ФРАГМЕНТ ТЕКСТА:
◇ ◇ ◇ ◇

Так же чутко реагирует формуляр на появление в качестве «приказчиков» грамоты дворецких областных дворцов (тверского, дмитровского, рязанского). Например, в тарханно-несудимой грамоте, выданной 5 июля 1548 г. Глушицкому Вологодскому монастырю по приказу рязанского дворецкого П. В. Морозова, в пункте о подсудности грамотчика говорится: «А кому будет чего искати на игумене с братиею и на их приказщикех и на крестьянех, ино их сужу яз сам, царь и великий князь, или мой дворецкой рязанской, у кого будет Вологда в приказе»[1391]. (Действительно, как уже давно установлено исследователями, Вологда находилась в ведении дворецкого Рязанского дворца[1392].) А в жалованной несудимой грамоте Троицкой Иониной пустыни на земли в Романовском и Пошехонском уездах, выданной 1 сентября 1544 г. по распоряжению тверского дворецкого И. С. Воронцова, та же статья звучала следующим образом: «А кому будет чего искати на строителе Ионе з братьею и на их слугах и на крестьянех, ино их сужу яз, князь великий, или мой дворецкой тферской, у кого будет Романов и Пошехонье в приказе. А кому будет до строителя и до старцов и до слуг и до крестьян монастырских каково дело, те люди по них посылают моих приставов дворцовых недельщиков Тферскаго дворца…»[1393]

Обращение к формуляру грамоты позволяет в ряде случаев уточнить статус лица, приказавшего ее выдать. А. А. Зимин полагал, что в 1535–1538 гг. углицким и калужским дворецким был боярин кн. И. В. Шуйский: основанием для этого вывода ученому послужил факт выдачи Шуйским грамот на территории, входившие в Углицкий дворец[1394]. Между тем, как уже говорилось выше, в грамотах, выданных по его приказу в январе 1535 г. и августе 1538 г., судьей высшей инстанции назван боярин введенный, а не дворецкий (см. строки 1 и 3 в табл. 3). Таким образом, нет никаких оснований считать, что кн. И. В. Шуйский исполнял обязанности углицкого дворецкого; к тому же этот чин явно был слишком низким для боярина и представителя знатнейшего княжеского рода, каковым был князь Иван Васильевич.

◇ ◇ ◇ ◇

ИСХОДНЫЙ МАТЕРИАЛ:
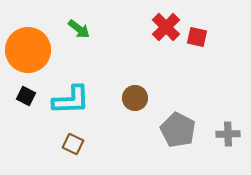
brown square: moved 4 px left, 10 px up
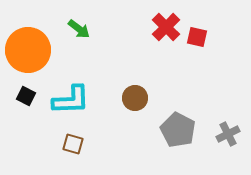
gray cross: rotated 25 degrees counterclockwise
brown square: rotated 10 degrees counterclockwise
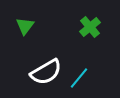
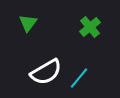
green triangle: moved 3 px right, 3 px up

◇ ◇ ◇ ◇

ЗАДАНИЯ:
1. Ответьте по фрагменту текста на вопросы:
(а) Когда выдана тарханно-несудимая грамота Глушицкому Вологодскому монастырю?
(б) По чьему распоряжению выдана жалованная несудимая грамота Троицкой Иониной пустыни?
(в) Кем, по мнению А. А. Зимина, был кн. И. В. Шуйский в 1535–1538 гг.?
2. Перечислите все даты выдачи грамот, которые названы во фрагменте текста.

ОТВЕТЫ ПО ЗАДАНИЯМ:
1.
(а) 5 июля 1548 г.
(б) По распоряжению тверского дворецкого И. С. Воронцова.
(в) Углицким и калужским дворецким.

2. 5 июля 1548 г., 1 сентября 1544 г., январь 1535 г., август 1538 г.